Starring Richard Gere, Helen Hunt, Farrah Fawcett, Kate Hudson, Laura Dern, Shelley Long

 

Dr. T and the Women

What are we to make of Robert Altman? He's directed thirty-five feature films and dozens of television shows and series since 1955, and almost always as an outsider. His work is often poison to the studios ("The Player" was his revenge on them), but with few exceptions his films have also been what the studios are happy to call box-office poison as well. Technically he is perhaps the most skilled director in American film history, choreographing images and sound more smoothly, and choosing lenses and camera angles for better effect, than anyone else in the business.

And he has legions of admirers, of whom I am sometimes one, though not always. His new film is the story of a month or so in the life of Dr. Sully Travis (Richard Gere), Dr. T of the title, ob-gyn to the rich and gorgeous in Dallas. Women fight for appointments, whether they need one or not. His office waiting room is like an airline ticket counter, with lines of maddened patients fighting for a few minutes of his time, in examination rooms named for famous Texas women: the Belle Starr room, the Ann Richards room, the Phyllis George room.

Though he could no doubt have affairs with any of a hundred of his patients, what Sully likes to do is just play golf and hunt with his guy friends. Moreover, he loves his wife Kate (Farrah Fawcett) and his two daughters, one of whom, Dee Dee (Kate Hudson), is about to be married, though it appears she prefers her maid of honor (Liv Tyler). Meanwhile Kate is having a serious breakdown and is hospitalized, while her newly divorced and alcoholic sister Peggy (Laura Dern) moves in to Sully's house with her three young girls, whom she always dresses in identical outfits. The doctors tell Sully that he must not see Kate at this time, which coincides with his meeting and being smitten with the golf club's new assistant pro Bree (Helen Hunt).

In other words, we are presented with a film in the traditional Altman style. Much activity, overlapping stories, lots of back-and-forth with the camera, and editing that separates each element so that we're not left confused by all the goings-on. The film was written by Anne Rapp, who previously had written Altman's last film, the much simpler and more direct "Cookie's Fortune." Evidently Altman persuaded her that this time he needed something a little busier, and she has given it to him in spades.
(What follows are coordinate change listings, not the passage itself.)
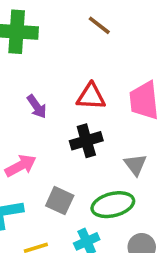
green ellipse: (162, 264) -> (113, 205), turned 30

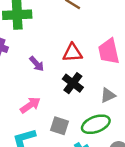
black cross: (86, 141) -> (73, 83), turned -30
gray triangle: (135, 165) -> (108, 95), turned 49

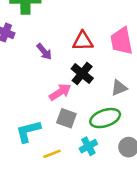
pink arrow: (30, 105) -> (60, 92), moved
Whether or not that makes it a better film is questionable. There was a charming directness to "Cookie's Fortune" that "Dr. T" does not have. In fact Altman repeats his traffic-control hubbub in the waiting room to the point of boredom; it becomes filler instead of revealing anything we should know or learn. And, another Altman quirk, his people are sketched in too shallowly to be emotionally affecting to us. As with so many of his films, he just indicates the emotion instead of allowing us to feel it. Is about-to-be-married Dee Dee conflicted about her lesbian feelings? We don't know because we never see her with her fiance. Is Sully trying to examine the remains of his marriage to a woman in a psychotic break? Not so we can spot it in the film. And then her attorney's convenient call for a divorce is much too mechanical for the film's good.
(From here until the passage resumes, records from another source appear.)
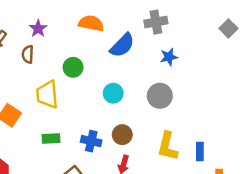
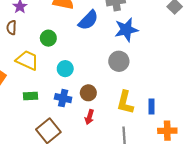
blue star: (169, 57) -> (126, 30), size x1.6
cyan circle: (113, 93) -> (65, 69), moved
yellow trapezoid: (47, 95) -> (27, 60), turned 120

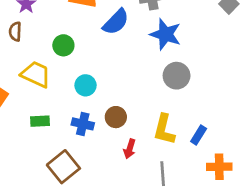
blue star: (126, 30) -> (165, 34), turned 30
gray circle: (119, 61) -> (177, 76), moved
blue rectangle: (151, 107) -> (199, 135), turned 32
red arrow: (89, 117) -> (130, 149), moved

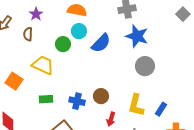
blue semicircle: (116, 22) -> (101, 43), moved
cyan circle: (86, 85) -> (79, 31), moved

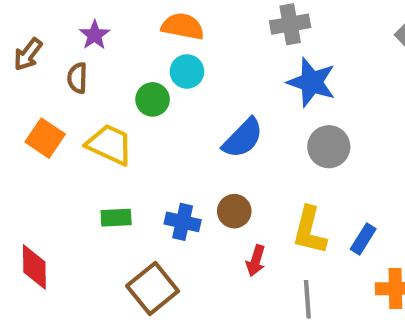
blue semicircle: (101, 43) -> (243, 138), moved
orange square: (14, 81) -> (45, 138), moved

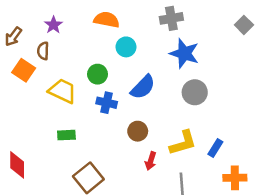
cyan circle: (187, 71) -> (126, 47), moved
green circle: (153, 99) -> (98, 74), moved
orange square: (45, 138) -> (24, 70), moved
blue cross: (183, 222) -> (107, 103), moved
yellow L-shape: (309, 230) -> (183, 143), turned -120

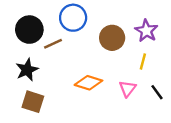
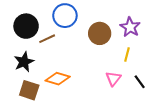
orange diamond: (88, 83) -> (58, 79), moved

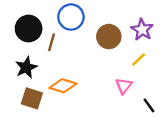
brown line: (47, 39) -> (51, 42), turned -49
yellow line: (127, 54) -> (139, 59), turned 32
black line: (140, 82) -> (149, 105), moved

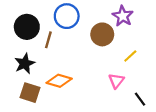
purple star: (142, 30) -> (123, 16), moved

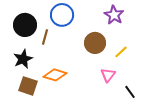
brown circle: (102, 34) -> (95, 43), moved

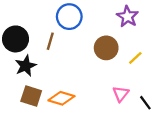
black circle: (25, 25) -> (16, 39), moved
orange diamond: (55, 75) -> (61, 98), moved
pink triangle: (108, 75) -> (121, 94), moved

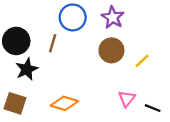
purple star: (127, 17) -> (113, 17), moved
brown square: (31, 96) -> (15, 103), moved
black line: (145, 103) -> (153, 108), turned -32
However, Gere and Hunt are wonderful together, luxuriating in the power of a great erotic love, the kind that comes only with the magic of an unexpected, ecstatic encounter, the kind that we all dream of having, and not enough of us actually do. Their relationship comes closest in the film to being between two real human beings. Gere opens himself as an actor to the deepest feelings he's ever shown on screen, and it pays off as the most moving part of the film.

This is a film that presents us with a whole menu of human lives, loves and lusts, but insists on staying right on the surface of all of them. It's Altman at his most typical, and you realize that he's not going to make the films you fantasize for him, that he's going to make his own films. And that you'll always be mad at him for not making someone else's films. Though you want to shake him and say 'Be our Bergman!' you know he'll just be our Altman. And that's not so bad.